Many factors drive this, including a long history of racial and gender discrimination and inequities in access to law schools and the legal bar (see Part II, “A History of Discrimination and Structural Hurdles”). Women and people of color continue to be underrepresented in the legal profession, and prior research has found that structural barriers — including implicit and explicit biases, disparities in access to mentoring, and unequal work assignments — impact their advancement into leadership positions in the law, which can in turn impact who reaches the bench.
 
Using new data, this report breaks ground in analyzing how another factor may impact diversity on the bench: a state’s method of judicial selection. Our analysis reveals that judicial elections have rarely been a path for people of color to reach the supreme court bench. This is true even in states that use contested elections to choose their justices.
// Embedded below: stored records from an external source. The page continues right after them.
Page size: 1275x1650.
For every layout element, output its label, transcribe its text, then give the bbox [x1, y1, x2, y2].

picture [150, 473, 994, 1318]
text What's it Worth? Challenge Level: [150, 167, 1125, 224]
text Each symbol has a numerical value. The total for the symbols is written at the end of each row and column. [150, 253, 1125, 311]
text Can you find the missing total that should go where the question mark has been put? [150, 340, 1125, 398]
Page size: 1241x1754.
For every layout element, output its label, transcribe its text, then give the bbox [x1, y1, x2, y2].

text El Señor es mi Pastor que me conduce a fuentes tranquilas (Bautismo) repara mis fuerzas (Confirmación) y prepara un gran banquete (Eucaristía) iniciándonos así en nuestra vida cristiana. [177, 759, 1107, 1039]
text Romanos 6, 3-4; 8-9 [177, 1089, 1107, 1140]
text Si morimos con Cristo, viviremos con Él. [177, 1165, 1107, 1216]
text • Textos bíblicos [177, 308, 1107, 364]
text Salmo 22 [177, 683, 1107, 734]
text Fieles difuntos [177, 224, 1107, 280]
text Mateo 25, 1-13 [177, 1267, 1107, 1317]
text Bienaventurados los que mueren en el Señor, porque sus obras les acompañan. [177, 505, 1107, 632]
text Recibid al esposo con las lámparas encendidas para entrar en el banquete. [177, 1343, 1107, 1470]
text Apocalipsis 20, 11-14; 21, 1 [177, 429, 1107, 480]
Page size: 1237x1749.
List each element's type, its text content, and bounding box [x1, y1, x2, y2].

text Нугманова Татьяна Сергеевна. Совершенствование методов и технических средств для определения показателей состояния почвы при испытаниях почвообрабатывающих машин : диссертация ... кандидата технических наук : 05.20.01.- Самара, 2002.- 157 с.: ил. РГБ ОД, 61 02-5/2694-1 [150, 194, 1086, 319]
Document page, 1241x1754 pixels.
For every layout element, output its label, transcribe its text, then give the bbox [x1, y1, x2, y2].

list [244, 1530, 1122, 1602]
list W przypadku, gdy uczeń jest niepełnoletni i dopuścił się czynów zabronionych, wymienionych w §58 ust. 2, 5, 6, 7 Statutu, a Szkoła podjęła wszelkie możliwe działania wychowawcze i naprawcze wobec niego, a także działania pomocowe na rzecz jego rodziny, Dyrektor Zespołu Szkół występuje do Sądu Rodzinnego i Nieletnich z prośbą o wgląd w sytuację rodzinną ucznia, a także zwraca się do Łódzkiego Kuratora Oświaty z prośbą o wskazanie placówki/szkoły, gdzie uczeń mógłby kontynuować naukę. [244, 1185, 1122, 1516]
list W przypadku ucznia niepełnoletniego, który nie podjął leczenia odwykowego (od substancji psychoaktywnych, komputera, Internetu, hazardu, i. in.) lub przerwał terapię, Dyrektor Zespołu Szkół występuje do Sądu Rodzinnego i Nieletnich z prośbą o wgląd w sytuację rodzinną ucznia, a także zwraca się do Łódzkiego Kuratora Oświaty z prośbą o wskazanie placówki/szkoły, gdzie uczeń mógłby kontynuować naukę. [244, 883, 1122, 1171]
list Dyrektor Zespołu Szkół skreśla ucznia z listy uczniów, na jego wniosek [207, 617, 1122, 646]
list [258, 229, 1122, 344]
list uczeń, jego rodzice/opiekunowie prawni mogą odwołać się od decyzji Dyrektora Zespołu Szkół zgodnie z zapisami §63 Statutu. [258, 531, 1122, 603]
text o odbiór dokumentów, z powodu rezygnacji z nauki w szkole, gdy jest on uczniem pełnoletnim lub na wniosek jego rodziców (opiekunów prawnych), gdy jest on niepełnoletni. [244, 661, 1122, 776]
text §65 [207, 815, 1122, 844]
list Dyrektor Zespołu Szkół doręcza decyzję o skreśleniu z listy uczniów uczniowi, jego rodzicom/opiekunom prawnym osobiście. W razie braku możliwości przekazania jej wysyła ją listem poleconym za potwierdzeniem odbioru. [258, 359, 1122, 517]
In these states, interim appointments, which occur when a seat opens in the middle of a justice’s term, have been the principal path to the bench for justices of color — but not for white justices. (Our findings are limited to state supreme courts, and dynamics may differ in lower courts.) And as detailed in Parts III and IV, we find racial disparities in virtually every element of state supreme court elections, from who wins, to how frequently incumbent justices are challenged, to how much money candidates raise, to who is supported by special interest groups.
 
Diversity on state supreme courts is under-studied and under-scrutinized, in part due to a lack of data: few states collect this information or make it publicly available. This report helps fill that gap, documenting missing diversity in the makeup of state high court benches across the country. However, understanding the starkly inadequate number of people of color and women on state supreme court benches is only a first step. We hope these findings will add urgency to efforts to build and strengthen pipelines to law school and the bench for underrepresented communities, encourage reforms to make both judicial elections and appointments more open to a diverse set of candidates, and inform discussions about how states should choose their justices in the first instance. Building a more inclusive judiciary should be a priority — not just for our elected officials and law schools, but for all of us.